Положение становилось критическим. Районные коменданты остались без воинской силы. Государственная стража и целые группы военных самовольно уходили из Одессы на Овидиополь. Мамонтов предложил мне съездить на броневике «Россия» в тюрьму, чтобы лично урегулировать положение и кстати распорядиться о переводе завтра утром тюрьмы в гавань. Мамонтов советовал мне пострелять возле тюрьмы, чтобы «пугнуть» арестантов и показать им, что возле тюрьмы есть боевая сила.
Шофер не знал дороги к тюрьме и предложил мне указывать путь. Я сидел сзади шофера. Не доезжая тюрьмы, шофер быстро закрыл люки и сказал мне, что в нас стреляют. Машина стала приостанавливаться. Раздались выстрелы. Броневик остановился и открыл пулеметный огонь, чередуя его с выстрелами из орудия. Я сидел в броневике, оглушенный этой пальбою над самой моей головой, и мне казалось, что я слышу, как броневик обсыпается пулями. Скоро послышались какие-то крики.
Оказалось, что военный караул при тюрьме с тюремными служащими, услышав лад броневика, выслал патруль, чтобы узнать, кто едет. За шумом броневика голоса их не были услышаны, и военный караул открыл пулеметный и ружейный огонь, предполагая, что это большевистский грузовик. Возле тюрьмы были все наши черниговцы, и только они. Солонина объяснил мне, что тюремная администрация и стража совершенно пала духом, потому что предполагала, что я с начальником тюрьмы бежали. Возмущение дошло до того, что помощник начальника тюрьмы Тарновский, свой же черниговец, кричал, что меня нужно расстрелять при первой же встрече. Ему казалось, что мы с начальником уже перебрались на пароход и только маскируем свое бегство телефонными разговорами.
Я пояснил своим, что завтра с утра, а может быть даже с рассветом, арестантов будут переводить в гавань, и предложил всем быть готовыми следовать вместе с тюрьмою. Я сказал Солонине, что сейчас прибудет помощь с привокзального участка, а мы с начальником должны быть в штабе, чтобы подготовить к рассвету перевод тюрьмы в порт. Пользуясь присутствием броневика, я предложил Скуратту обойти тюрьму и предупредить арестантов, что в случае попытки их выйти из тюрьмы по ним будет открыт артиллерийский огонь. По телефону из штаба нам передавали, что военный караул в тюрьму уже вышел.

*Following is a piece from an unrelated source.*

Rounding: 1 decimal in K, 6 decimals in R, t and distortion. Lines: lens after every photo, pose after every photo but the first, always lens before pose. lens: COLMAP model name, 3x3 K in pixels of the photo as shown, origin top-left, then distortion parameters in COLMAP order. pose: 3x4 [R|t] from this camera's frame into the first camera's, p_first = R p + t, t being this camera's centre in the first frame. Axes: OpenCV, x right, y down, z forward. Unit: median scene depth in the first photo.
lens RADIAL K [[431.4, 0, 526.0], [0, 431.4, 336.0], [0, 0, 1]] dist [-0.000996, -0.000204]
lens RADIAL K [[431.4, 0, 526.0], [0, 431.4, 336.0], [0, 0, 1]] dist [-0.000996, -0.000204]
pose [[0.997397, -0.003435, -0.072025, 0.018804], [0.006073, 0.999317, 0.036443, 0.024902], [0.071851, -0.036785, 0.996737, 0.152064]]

Простояв более часу возле тюрьмы, мы возвратились на броневике в штаб. По дороге в эту темную ночь тянулись громадные обозы в сторону Овидиополя. В штабе обороны происходило какое-то важное совещание, и потому мы с начальником пошли в ресторан закусить, так как в этот день мы еще ничего не ели. Весьма показательно, что в этом первоклассном ресторане «Международной» гостиницы почти ничего не было. Нам подали селедку и по куску судака. Ни хлеба, ни булки в ресторане не было. Мы заплатили за этот ужин 800 рублей. Я зашел в номер Мамонтова, а Скуратт пошел узнать, кончилось ли в штабе совещание.
Скоро Скуратт возвратился и торжествующе докладывал мне, что только что к нему подошел Мамонтов и, поздравив, сказал, что все мы -черниговцы будем завтра свободны. Сейчас последовало соглашение с галицийским командованием, которому сегодня уже передаются привокзальный и тюремный районы. Тюрьму займет караул от галицийских войск, которому и надлежит передать тюрьму. Мы передали об этом по телефону в тюрьму Солонине. Сообщение несколько успокоило тюремных служащих.

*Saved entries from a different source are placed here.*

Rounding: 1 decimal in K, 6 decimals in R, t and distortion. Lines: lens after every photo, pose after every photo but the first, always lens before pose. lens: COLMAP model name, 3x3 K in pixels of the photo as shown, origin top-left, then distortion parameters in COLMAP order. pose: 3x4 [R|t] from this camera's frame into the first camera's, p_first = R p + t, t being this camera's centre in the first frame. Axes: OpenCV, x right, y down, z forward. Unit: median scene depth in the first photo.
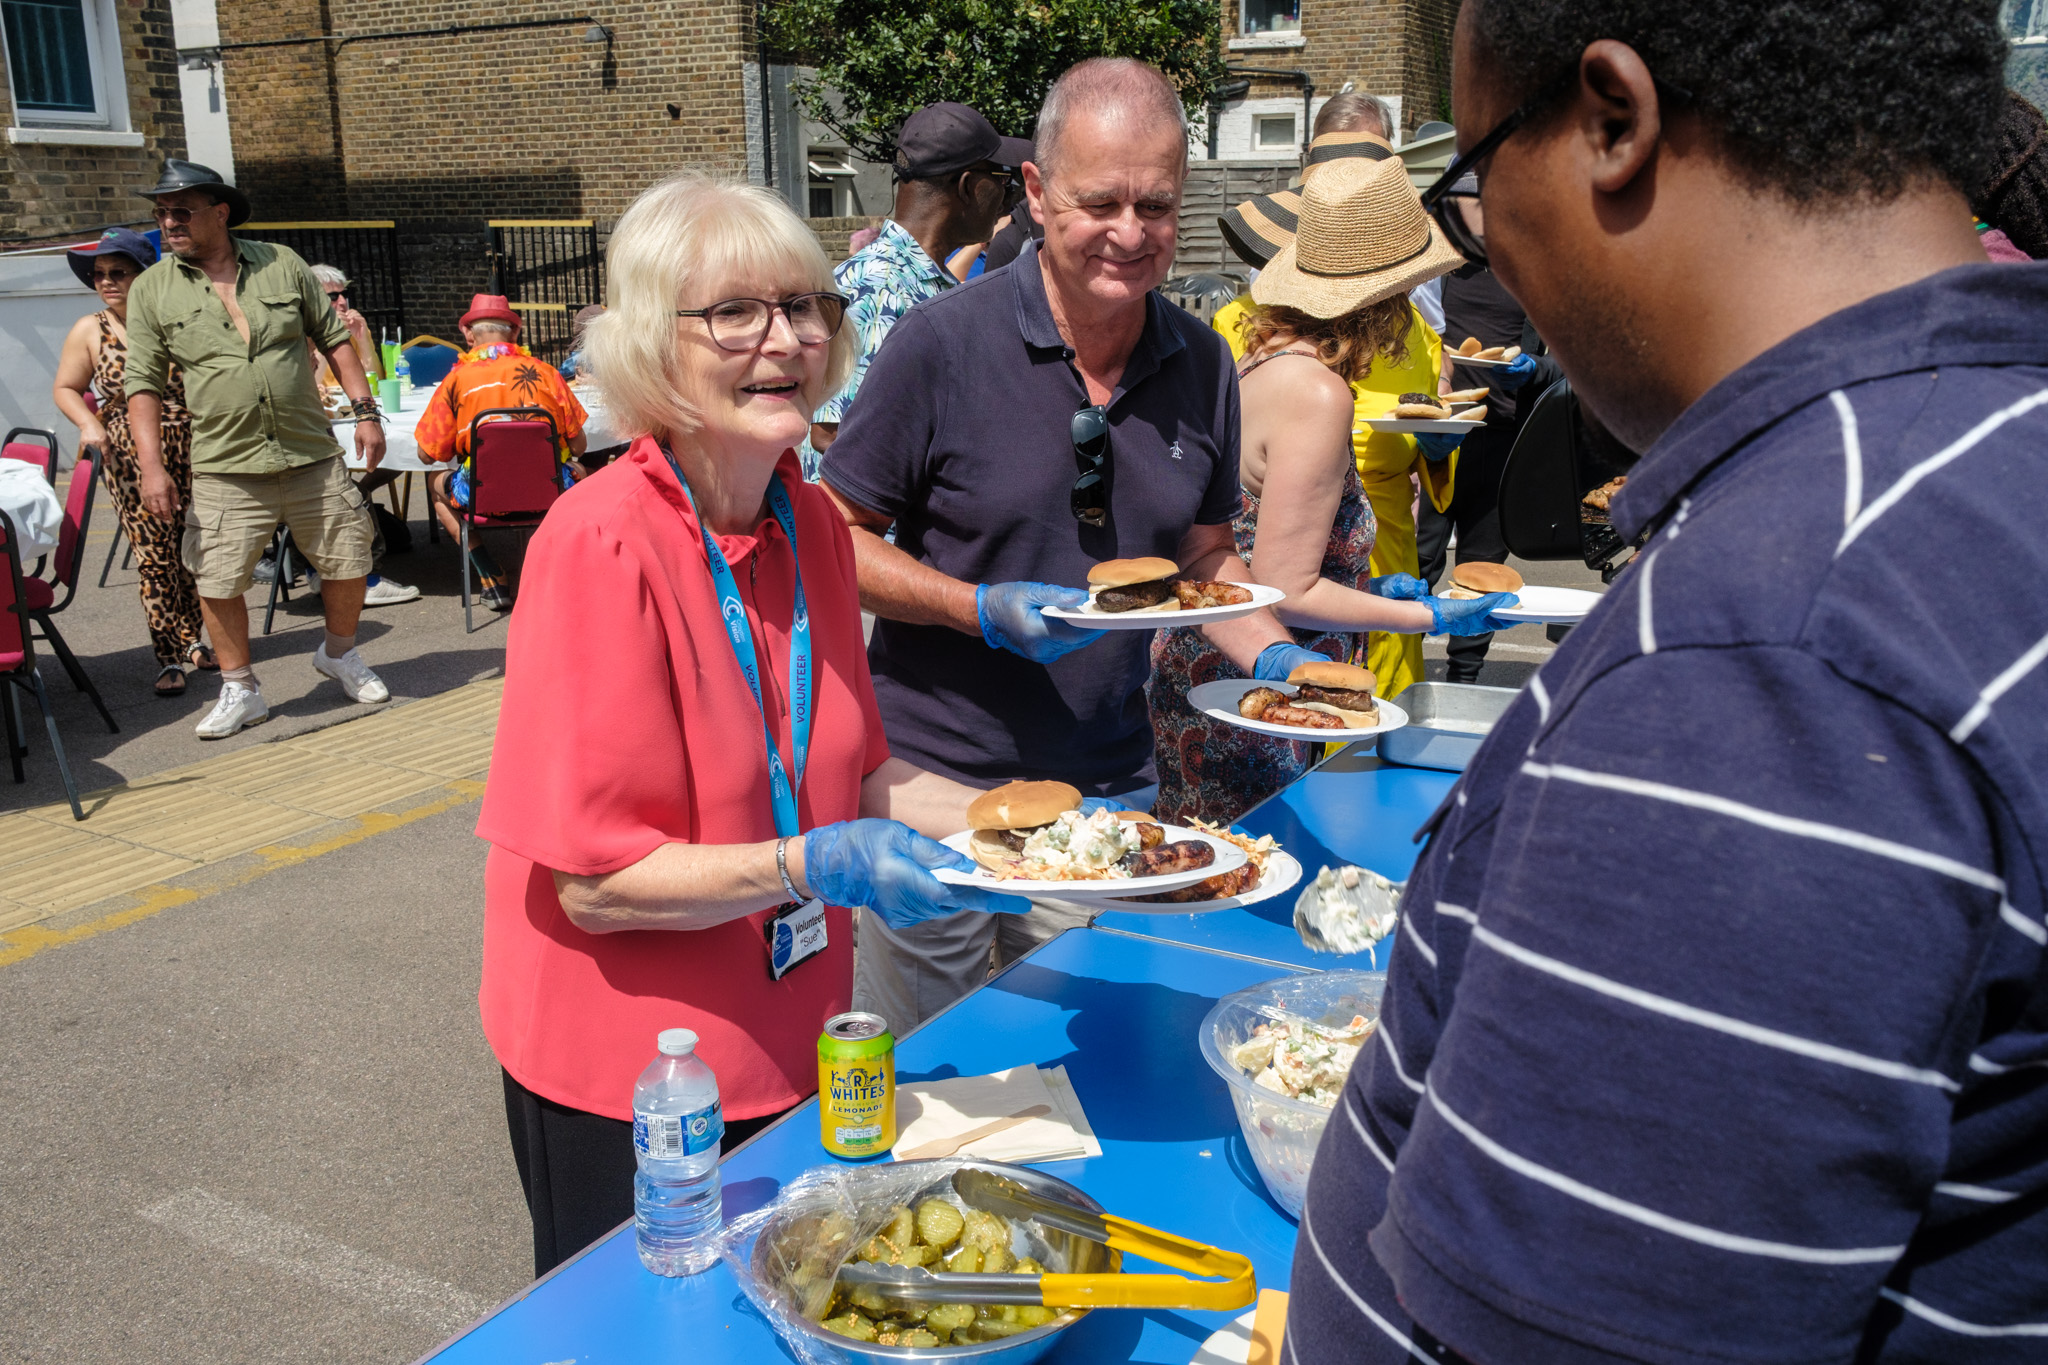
lens RADIAL K [[1924.4, 0, 1017.5], [0, 1924.4, 663.1], [0, 0, 1]] dist [0.010638, 0.000000]
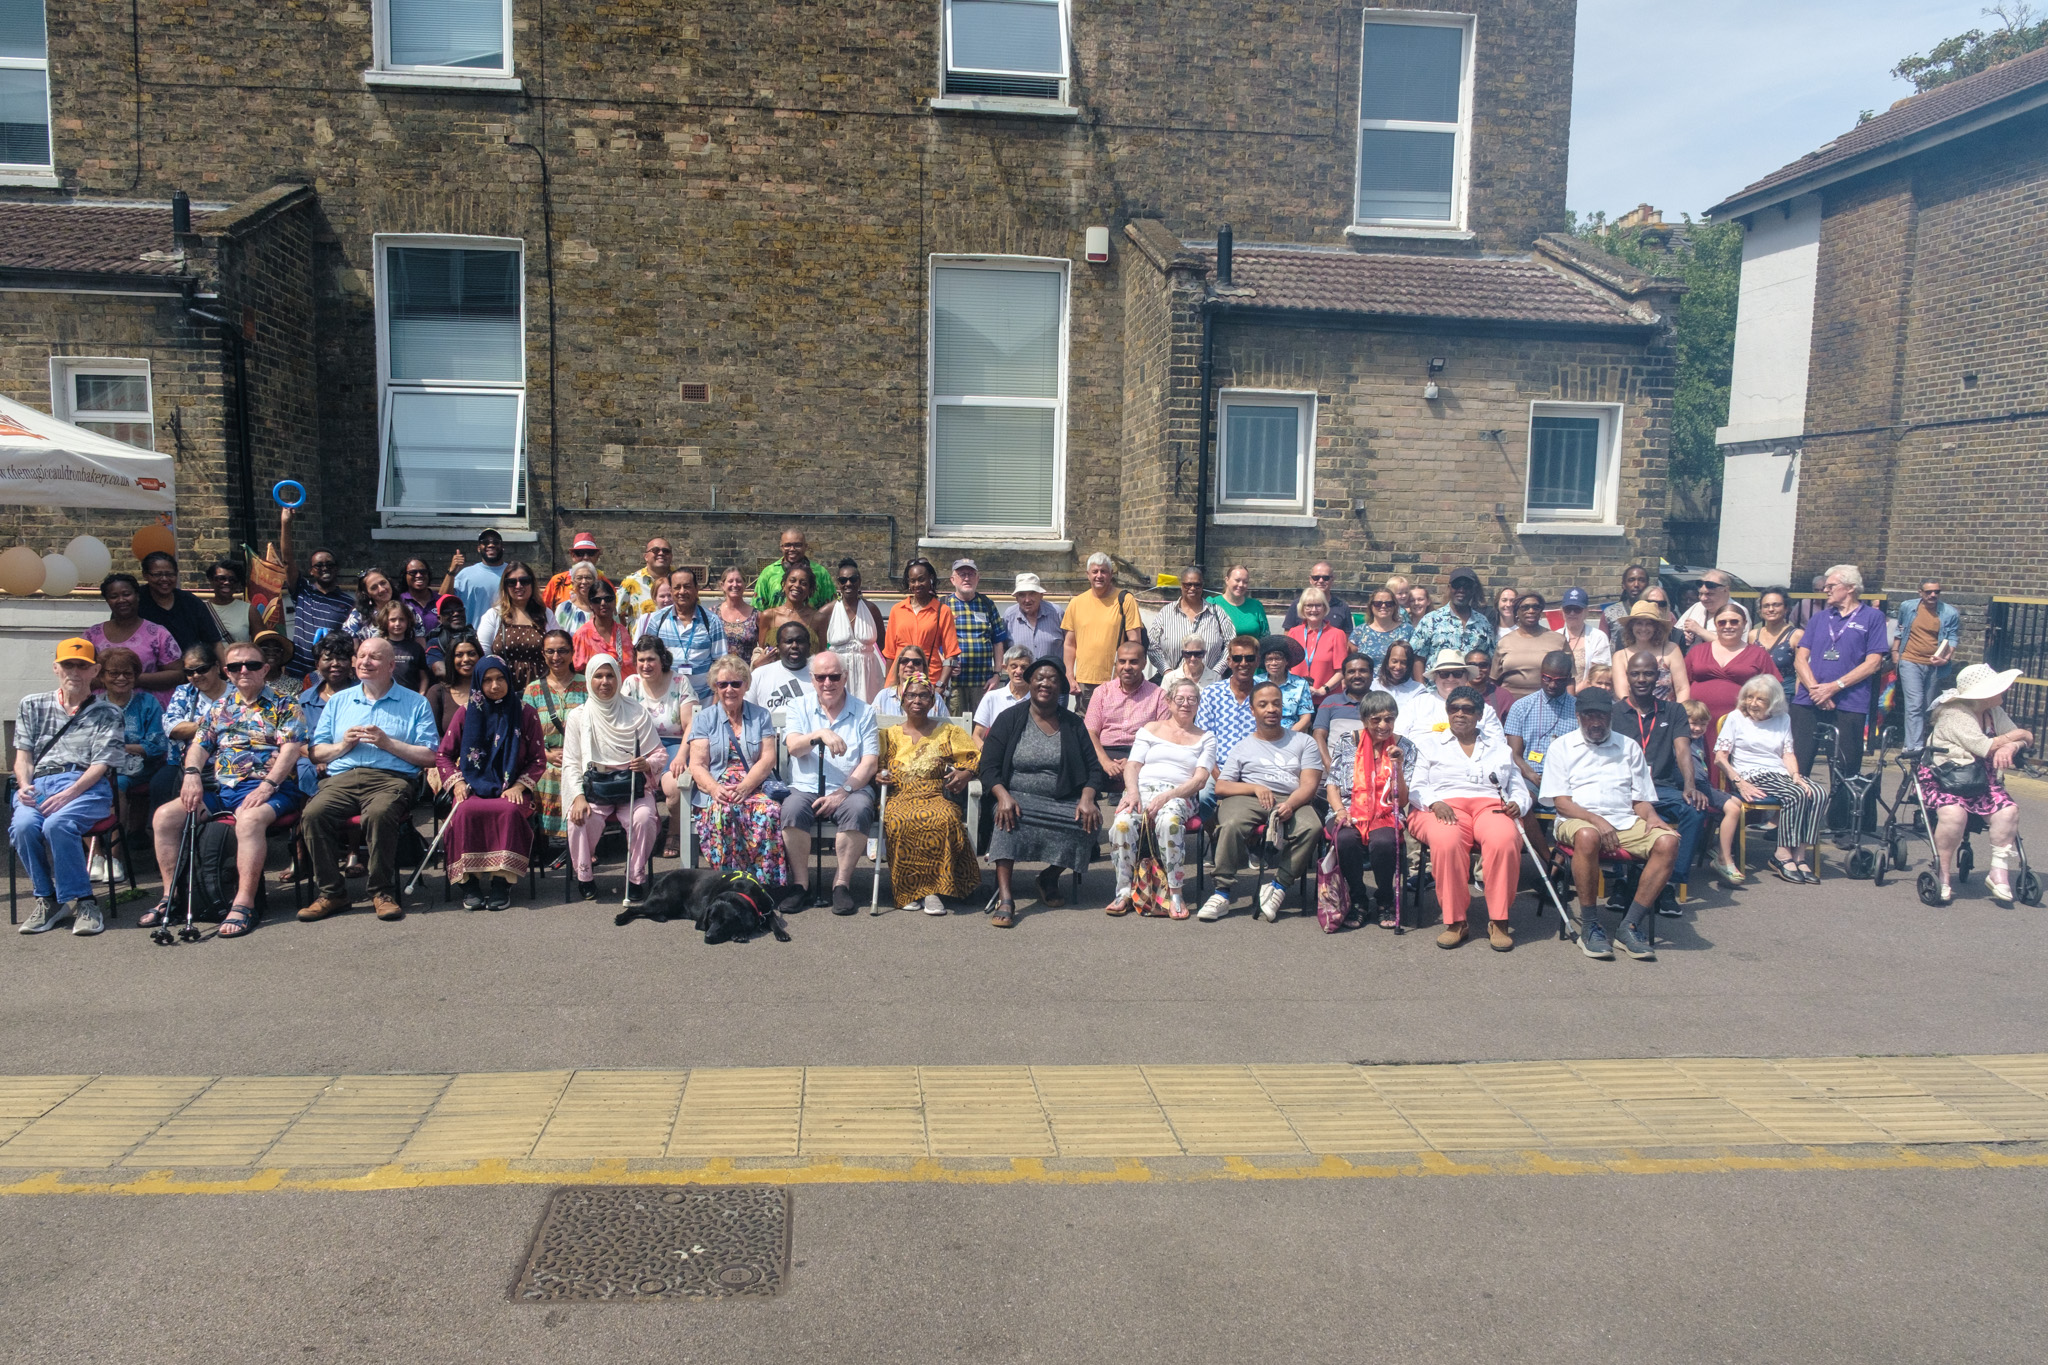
lens RADIAL K [[1534.7, 0, 1011.8], [0, 1534.7, 688.7], [0, 0, 1]] dist [0.007553, -0.008682]
pose [[0.562751, 0.106921, -0.819682, 0.113682], [-0.205639, 0.978534, -0.013538, -0.058020], [0.800640, 0.176177, 0.572658, 0.100640]]
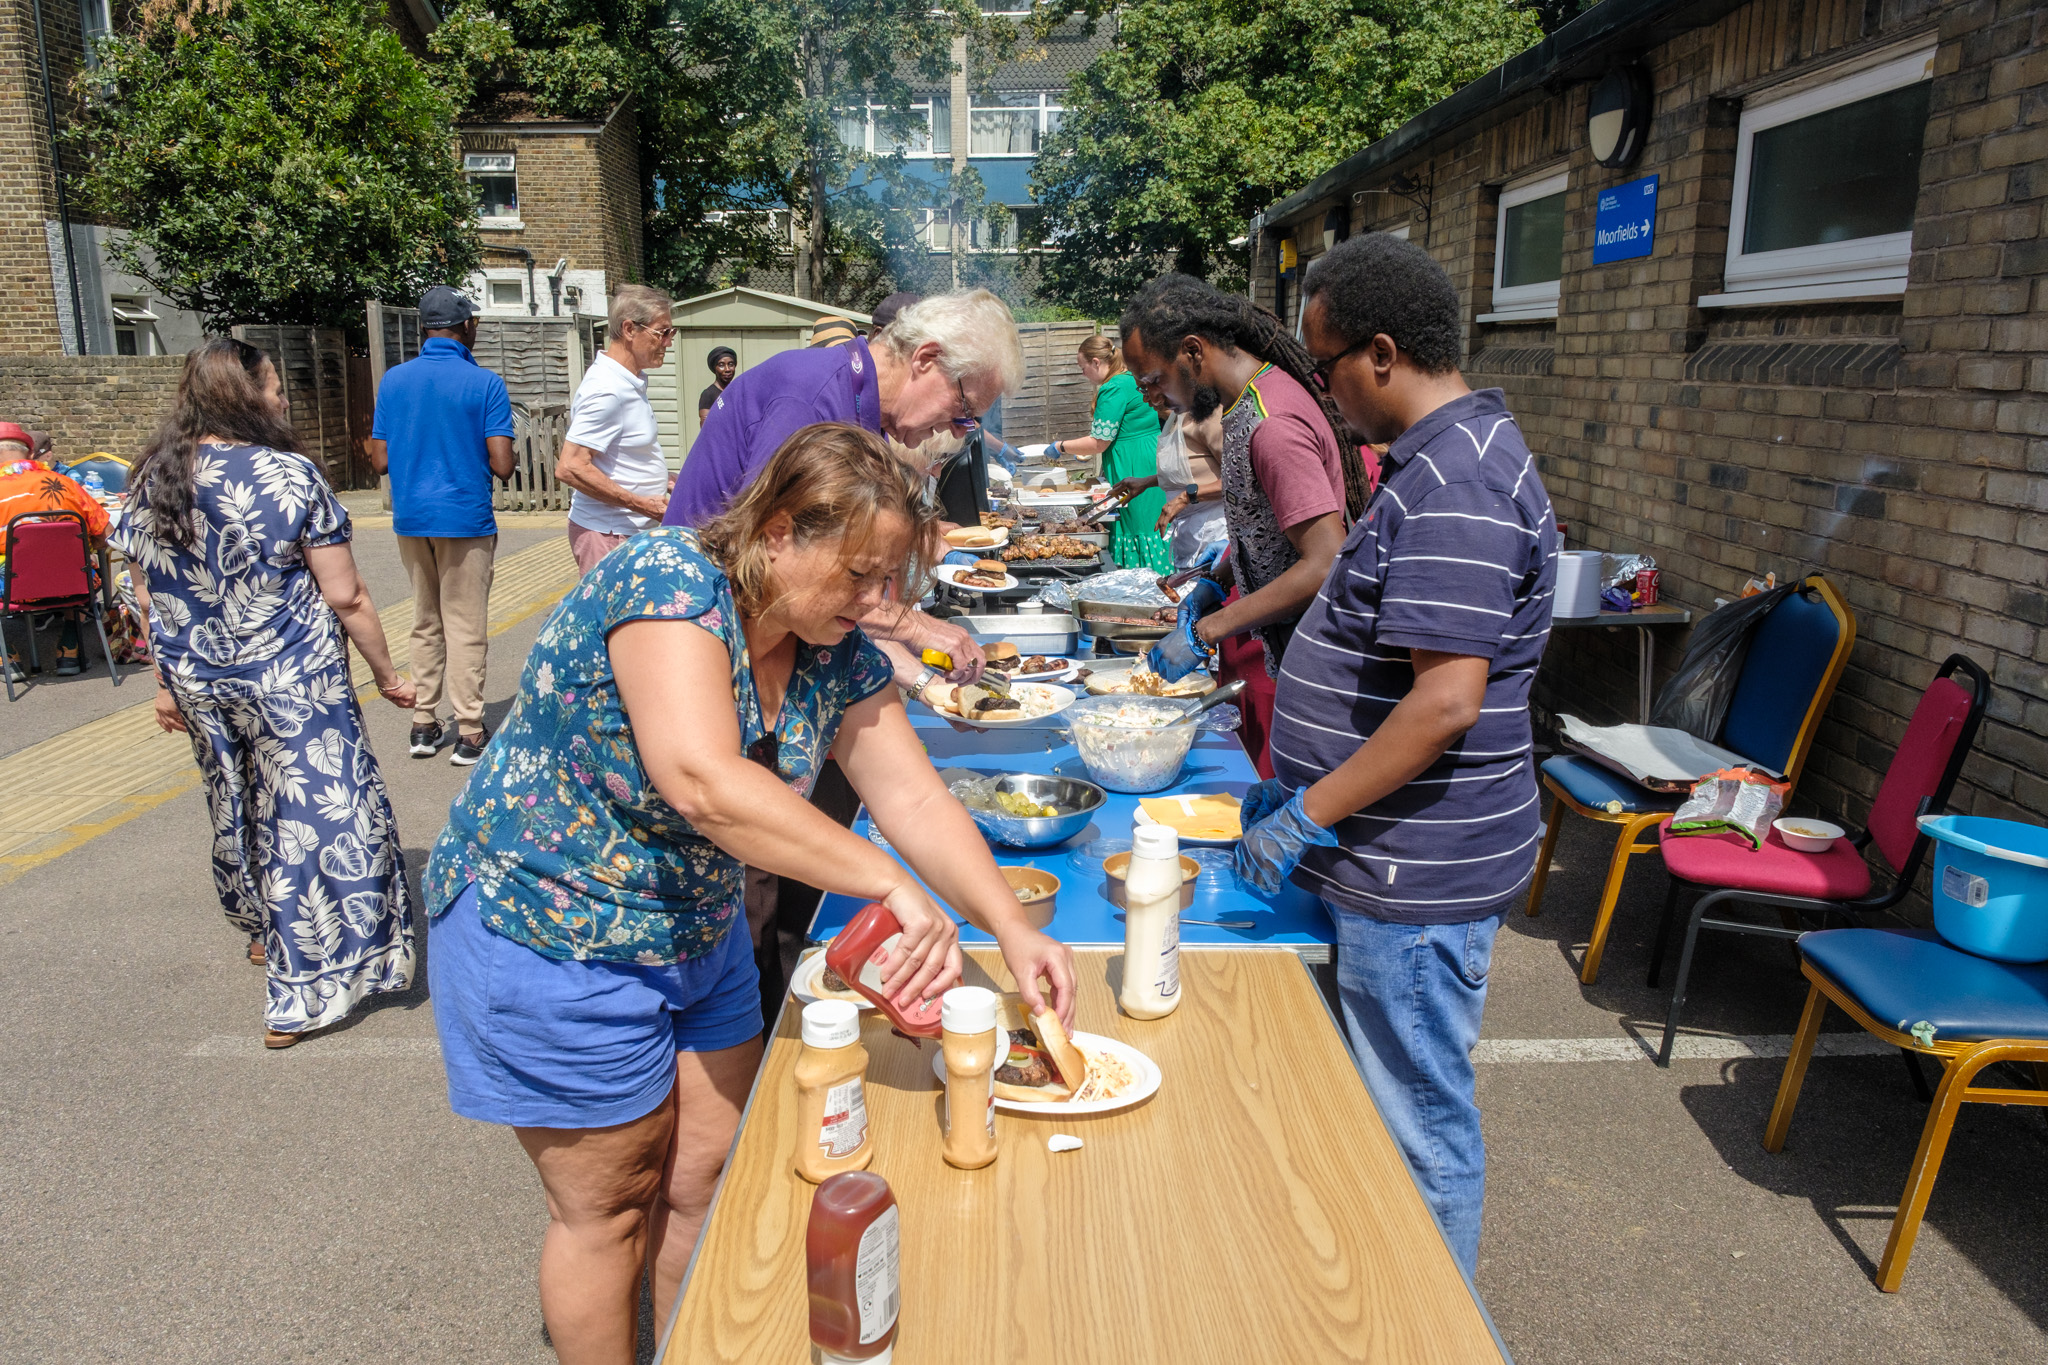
lens RADIAL K [[1534.7, 0, 1021.9], [0, 1534.7, 691.9], [0, 0, 1]] dist [0.007553, -0.008682]
pose [[0.867907, -0.095185, 0.487521, -0.109586], [0.101754, 0.994724, 0.013065, 0.015966], [-0.486193, 0.038268, 0.873013, -0.075352]]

С минуты на минуту в тюрьму должен был явиться караул от галичан. Нужно было выждать утра, и я решил тотчас же хлопотать об эвакуации нас в Крым. Мы легли в неотопленном номере Мамонтова на холодные кровати, не раздеваясь, рассчитывая уснуть, но в это время началась стрельба из морских орудий. Что это означало, мы не знали, но потом выяснилось, что по просьбе Стесселя английские суда обстреливали подступы к Одессе (Пересыпь), которые были уже заняты большевиками.